Fim de semana passado:

Estou sentada na sala da minha casa. A minha mãe está cá e, a certa altura, recebe um telefonema inesperado de um antigo aluno. Lamenta a notícia mas informa-a de que um colega e antigo aluno dela (agora na faculdade) morreu. Estava bem de saúde aparentemente. Não tinha "vícios" que pudessem ter conduzido a um desfecho fatal numa manhã fria de dia de semana. É uma morte quase inexplicável. Os pais tinham por hábito sair mais cedo para trabalhar enquanto ele dormia mais um bocado antes de ir para a faculdade. Como sabiam da preguiça normal do filho, tinham por hábito telefonar-lhe todos os dias de manhã para o acordar. Nesse dia específico o filho não atendeu os telefonemas. Nesse dia o pai decidiu, por via das dúvidas, ir a casa ver o que se passava. O carro do filho ainda estava cá fora. "O sacana ainda está a dormir, vai ouvir!" Nesse dia, o pai entrou no quarto onde o filho, na cama, ainda estava roxo (talvez por estar a sufocar com algo) e a dar os últimos suspiros. Tudo fez para reanimar o rapaz. Não conseguiu.

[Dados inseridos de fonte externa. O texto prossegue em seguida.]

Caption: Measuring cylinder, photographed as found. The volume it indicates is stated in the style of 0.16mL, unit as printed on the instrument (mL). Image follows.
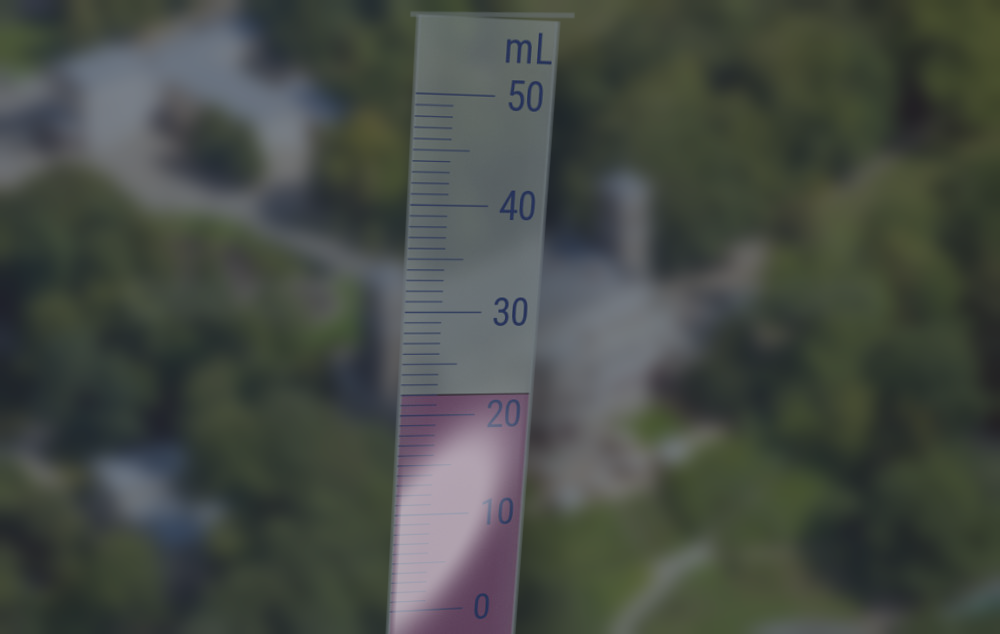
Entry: 22mL
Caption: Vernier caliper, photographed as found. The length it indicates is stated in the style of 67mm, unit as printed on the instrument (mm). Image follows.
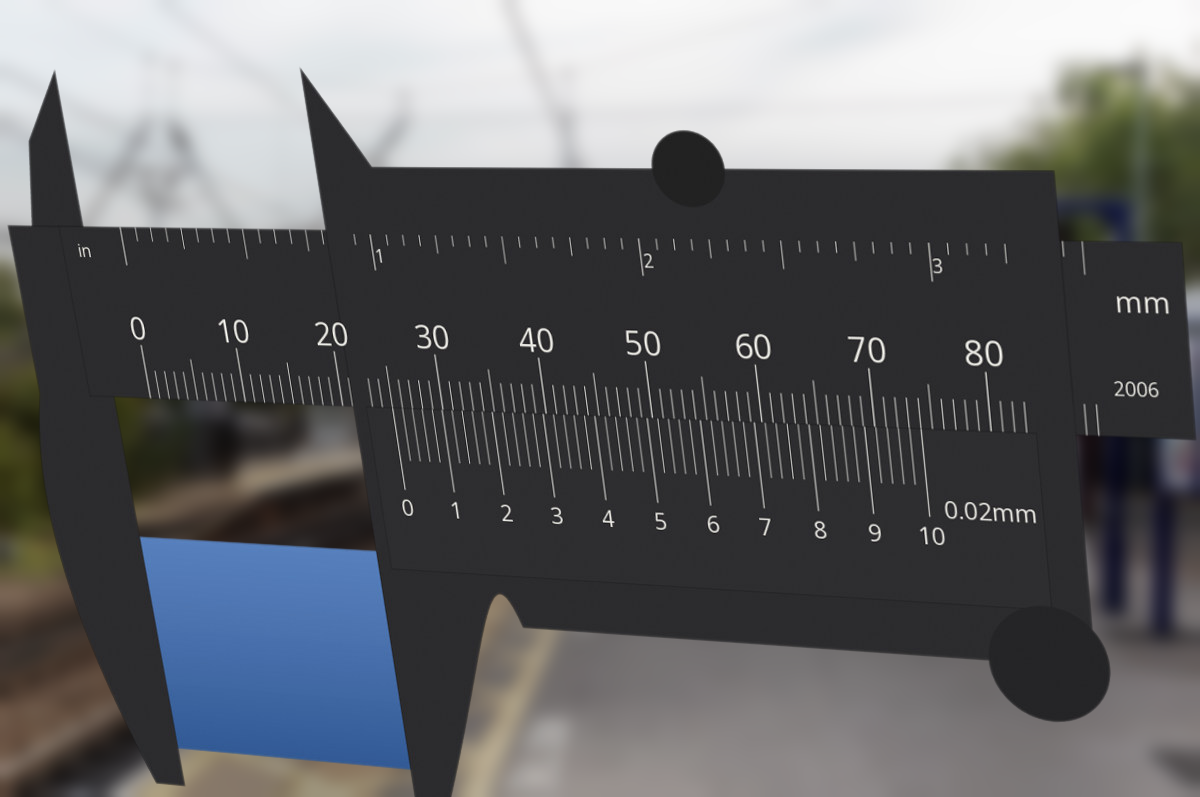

Tento colocar-me no lugar do filho. Nem quero pensar... Não imagino. Não quero imaginar. É horrível demais. Mas não consigo evitar pensar sobretudo no pai. Não consigo conceber o que será acontecer-nos algo assim. Ver o nosso filho a morrer. Como se vive depois disso? como? como vivem os pais que perderam os filhos? é possível viver?

Já se passaram dias, e todos os dias esta história (ainda sem desfecho, malditas autópsias) continua a assombrar-me. Especialmente à noite.


À noite:

Vou deitar o fofinho do M., este ser fabuloso que faz o meu coração derreter. As nossas rotinas desenrolam-se como habitualmente. Mas desta vez reivindico o colo que ele volta e meia já dispensa (tem dias). Quero dar-te colo. Beijar-te. Abraçar-te. Muito. Quero aproveitar o ter-te aqui comigo agora. Quero sentir o teu corpinho quente e pequeno que se aninha nos meus braços. Faço-te muitas festas e agarro-te com força. Quero sentir-me meu amor. És definitivamente a coisa mais preciosa que tenho e quero memorizar como é abraçar-te. O toque, o cheiro, a tua vozinha a pedir coisas, a contar coisas. Quero gravar no meu coração estes momentos de intimidade (um dos) que são tão especiais para mim.
Sei que vai ser difícil lembrares-te destes momentos quanto fores adulto, mas espero ao menos que eles te sirvam para reforçar a confiança em ti próprio, que sintas sempre o quanto amado és.

Abraço-te com força e peço a Deus, aos Deuses, ao Destino, às forças do Universo, ao que seja, para que me assegurem que tenha muito tempo, muitos anos contigo, mas que me deixem morrer antes de ti. É assim que as coisas devem ser.

1 comentário:

  1. Deveríamos viver para sempre... Mas já que não é possível, vamos absorver bem todos os pequenos e grandes momentos, para não pensarmos depois que a vida nos passou ao lado. Ou pelo menos fazer por isso.